Published: 16 September 2010

Abstract

Introduction

Joint effusion is frequently associated with osteoarthritis (OA) flare-up and is an important marker of therapeutic response. This study aimed at developing and validating a fully automated system based on magnetic resonance imaging (MRI) for the quantification of joint effusion volume in knee OA patients.

Methods

MRI examinations consisted of two axial sequences: a T2-weighted true fast imaging with steady-state precession and a T1-weighted gradient echo. An automated joint effusion volume quantification system using MRI was developed and validated (a) with calibrated phantoms (cylinder and sphere) and effusion from knee OA patients; (b) with assessment by manual quantification; and (c) by direct aspiration. Twenty-five knee OA patients with joint effusion were included in the study.

Results

The automated joint effusion volume quantification was developed as a four stage sequencing process: bone segmentation, filtering of unrelated structures, segmentation of joint effusion, and subvoxel volume calculation.
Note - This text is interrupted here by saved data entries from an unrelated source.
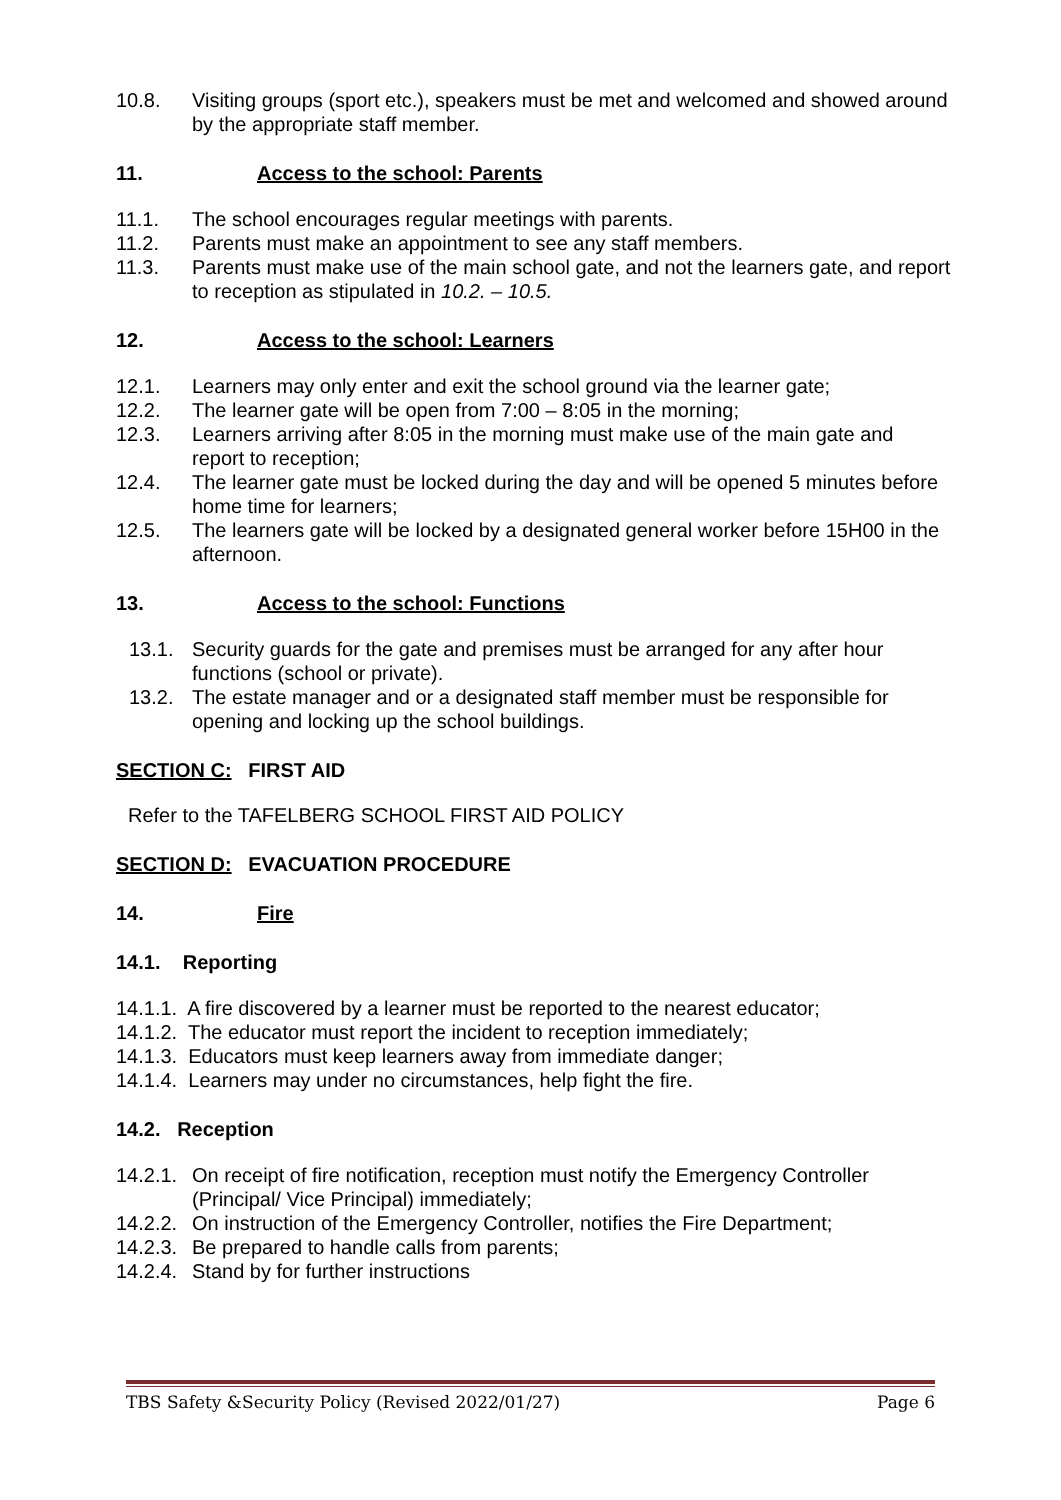10.8. Visiting groups (sport etc.), speakers must be met and welcomed and showed around by the appropriate staff member.
11. Access to the school: Parents
11.1. The school encourages regular meetings with parents.
11.2. Parents must make an appointment to see any staff members.
11.3. Parents must make use of the main school gate, and not the learners gate, and report to reception as stipulated in 10.2. – 10.5.
12. Access to the school: Learners
12.1. Learners may only enter and exit the school ground via the learner gate;
12.2. The learner gate will be open from 7:00 – 8:05 in the morning;
12.3. Learners arriving after 8:05 in the morning must make use of the main gate and report to reception;
12.4. The learner gate must be locked during the day and will be opened 5 minutes before home time for learners;
12.5. The learners gate will be locked by a designated general worker before 15H00 in the afternoon.
13. Access to the school: Functions
13.1. Security guards for the gate and premises must be arranged for any after hour functions (school or private).
13.2. The estate manager and or a designated staff member must be responsible for opening and locking up the school buildings.
SECTION C: FIRST AID
Refer to the TAFELBERG SCHOOL FIRST AID POLICY
SECTION D: EVACUATION PROCEDURE
14. Fire
14.1. Reporting
14.1.1. A fire discovered by a learner must be reported to the nearest educator;
14.1.2. The educator must report the incident to reception immediately;
14.1.3. Educators must keep learners away from immediate danger;
14.1.4. Learners may under no circumstances, help fight the fire.
14.2. Reception
14.2.1. On receipt of fire notification, reception must notify the Emergency Controller (Principal/ Vice Principal) immediately;
14.2.2. On instruction of the Emergency Controller, notifies the Fire Department;
14.2.3. Be prepared to handle calls from parents;
14.2.4. Stand by for further instructions
TBS Safety &Security Policy (Revised 2022/01/27) Page 6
Validation experiments revealed excellent coefficients of variation with the calibrated cylinder (1.4%) and sphere (0.8%) phantoms. Comparison of the OA knee joint effusion volume assessed by the developed automated system and by manual quantification was also excellent (r = 0.98; P < 0.0001), as was the comparison with direct aspiration (r = 0.88; P = 0.0008).

Conclusions

The newly developed fully automated MRI-based system provided precise quantification of OA knee joint effusion volume with excellent correlation with data from phantoms, a manual system, and joint aspiration. Such an automated system will be instrumental in improving the reproducibility/reliability of the evaluation of this marker in clinical application.